Rename "pose" to "camera" everywhere in the records below, then reproduce every line with nothing else altered. Omit the pictures from the output.

>>>>>

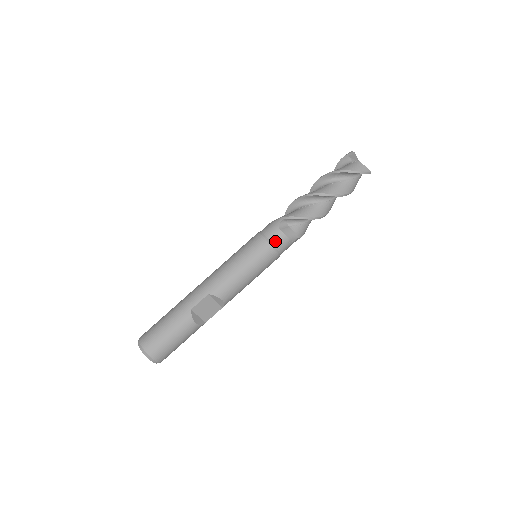
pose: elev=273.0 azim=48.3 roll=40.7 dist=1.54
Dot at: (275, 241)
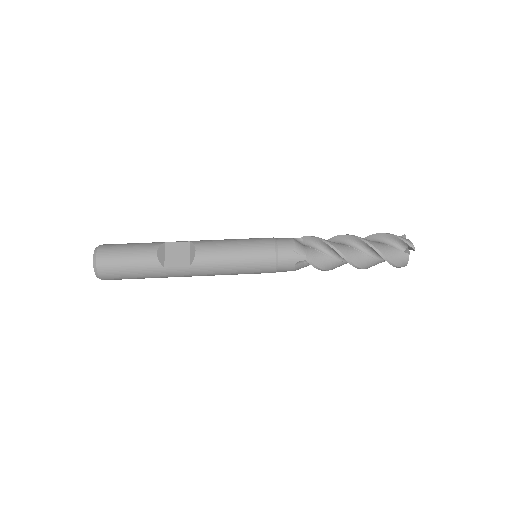
Dot at: (281, 240)
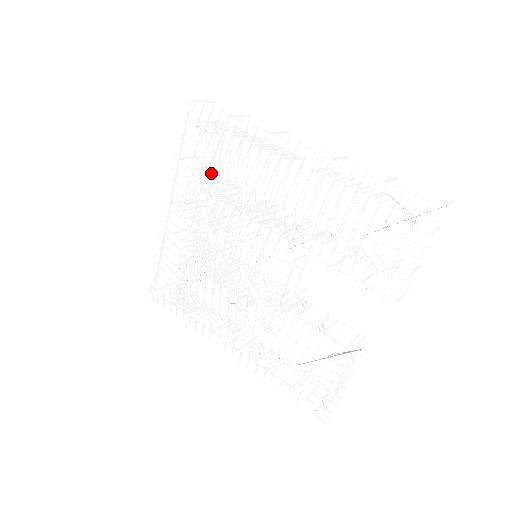
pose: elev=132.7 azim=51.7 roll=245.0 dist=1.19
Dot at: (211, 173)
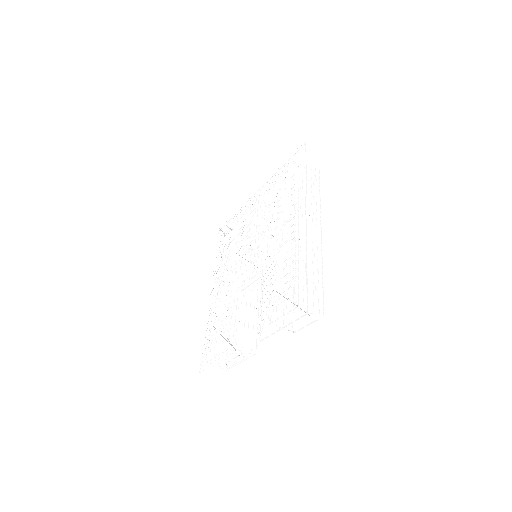
Dot at: occluded
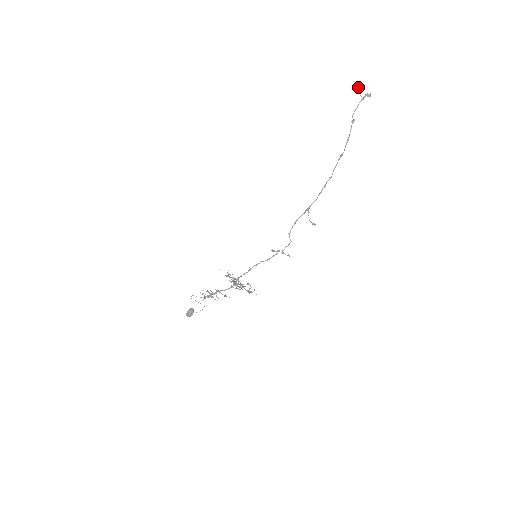
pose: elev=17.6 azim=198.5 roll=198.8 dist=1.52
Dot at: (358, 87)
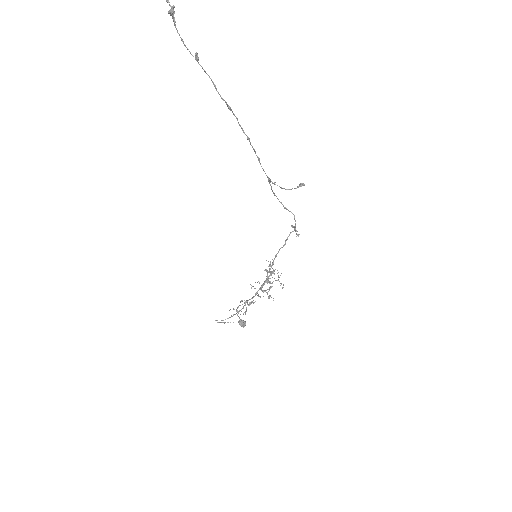
Dot at: (167, 0)
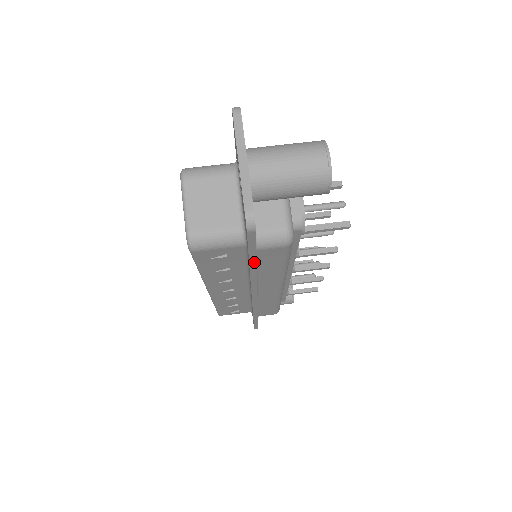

<<<<<

Response to this exercise
camera: elev=273.0 azim=48.3 roll=40.7 dist=1.54
Dot at: (275, 241)
Dot at: (281, 240)
camera: elev=132.7 azim=51.7 roll=245.0 dist=1.19
Dot at: (211, 173)
Dot at: occluded
camera: elev=17.6 azim=198.5 roll=198.8 dist=1.52
Dot at: (358, 87)
Dot at: (167, 0)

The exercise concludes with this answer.